И они могут создавать визуализации, вводя свои вопросы.

Затем, когда они закончат и нажмите «Сохранить», из-за того, как мы настроили разрешения, единственный вариант, который они увидят, - это их песочница.

Заключение

В этом посте мы создали среду самообслуживания аналитики. Мы предоставили нашим бизнес-пользователям тщательно отобранные источники данных, которые позволяют им задавать собственные вопросы контролируемым образом. Теперь у них есть возможность создавать свои собственные информационные панели и отчеты, к которым они могут получить доступ, не беспокоясь о загроможденном сервере, где другим пользователям нужно копаться в сотнях несертифицированных отчетов.
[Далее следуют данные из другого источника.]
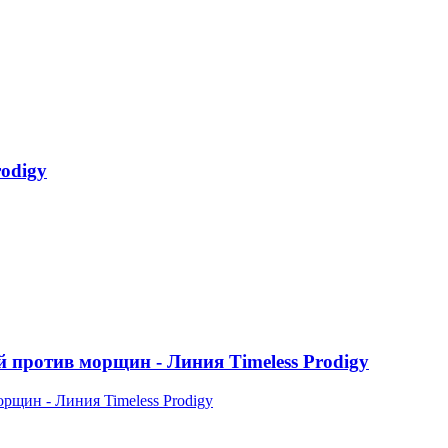
odigy
ротив морщин - Линия Timeless Prodigy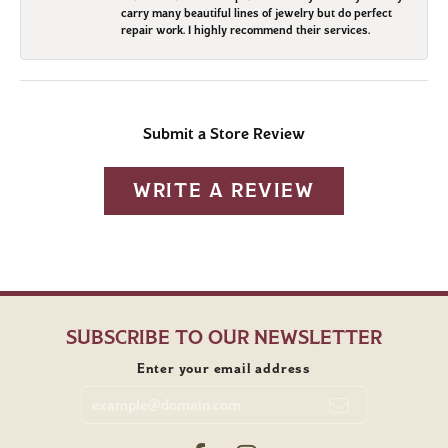
carry many beautiful lines of jewelry but do perfect
repair work. I highly recommend their services.
Submit a Store Review
WRITE A REVIEW
SUBSCRIBE TO OUR NEWSLETTER
Enter your email address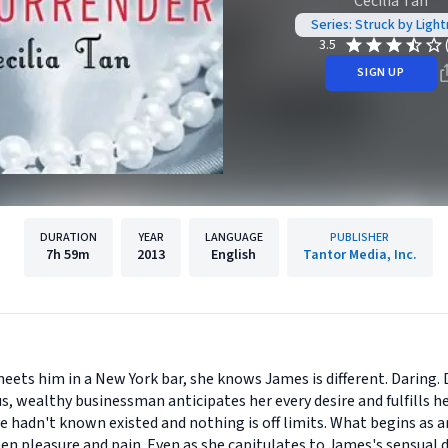
Cecilia Tan
Series: Struck by Light
3.5
SIGN UP
DURATION
YEAR
LANGUAGE
PUBLISHER
7h
59m
2013
English
Tantor Media, Inc.
ts him in a New York bar, she knows James is different. Daring.
s, wealthy businessman anticipates her every desire and fulfills h
he hadn't known existed and nothing is off limits. What begins as 
en pleasure and pain. Even as she capitulates to James's sensual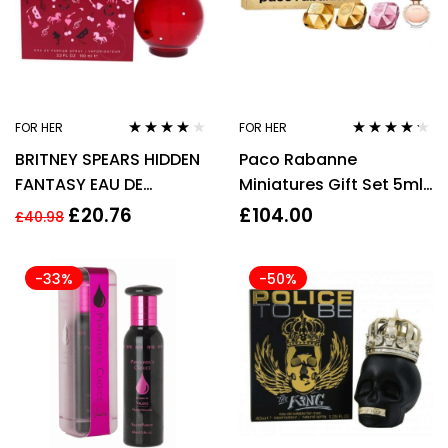
FOR HER
FOR HER
Rated
3.83
Rated
4.14
BRITNEY SPEARS HIDDEN
Paco Rabanne
out of 5
out of 5
FANTASY EAU DE
Miniatures Gift Set 5ml
PARFUM EDP 100ML
Lady Million EDP + 5ml
£
20.76
£
104.00
£
40.98
SPRAY – WOMEN’S FOR
Lady Million Empire EDP
HER
+ 5ml Lady Million
-33%
-50%
Fabulous EDP + 6ml
Olympea EDP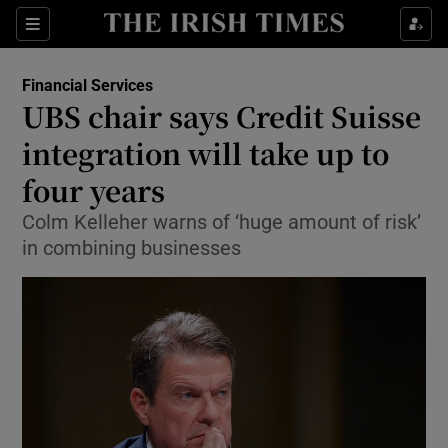
Show Food sub sections
Sections
Show Health sub sections
Financial Services
UBS chair says Credit Suisse
Show Life & Style sub sections
integration will take up to
Show Culture sub sections
four years
Colm Kelleher warns of ‘huge amount of risk’
Show Environment sub sections
in combining businesses
Show Technology sub sections
Show Science sub sections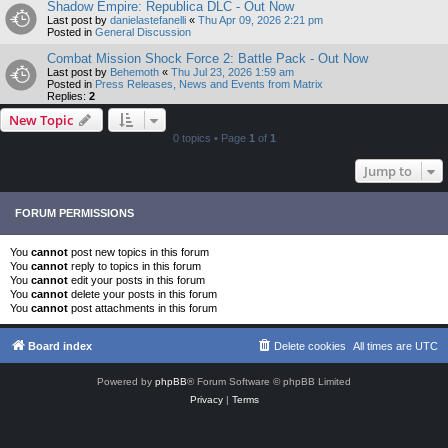
Shadow Empire: Republica DLC - Out Now
Last post by
danielastefanelli
«
Thu Apr 09, 2026 2:21 pm
Posted in
General Discussion
Combat Mission Shock Force 2: Battle Pack - Out Now
Last post by
Behemoth
«
Thu Jul 23, 2026 1:59 am
Posted in
Press Releases, News and Events from Matrix
Replies:
2
New Topic
0 topics • Page
1
of
1
Jump to
FORUM PERMISSIONS
You
cannot
post new topics in this forum
You
cannot
reply to topics in this forum
You
cannot
edit your posts in this forum
You
cannot
delete your posts in this forum
You
cannot
post attachments in this forum
Board index
Delete cookies
All times are
UTC
Powered by
phpBB
® Forum Software © phpBB Limited
Privacy
|
Terms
Мы использовали REST API для написания сценария тяжелой работы и обернули все в портал, чтобы создать простой в использовании пользовательский интерфейс. После того, как все настроено, процесс добавления нового пользователя, настройки разрешений, создания нового проекта, предоставления пользователю доступа к набору данных, создания представления и сохранения его для последующего использования может быть записан в один GIF-файл (см. Ниже), а не плохо в течение 45 секунд. Это большой шаг в формировании культуры аналитики в организации.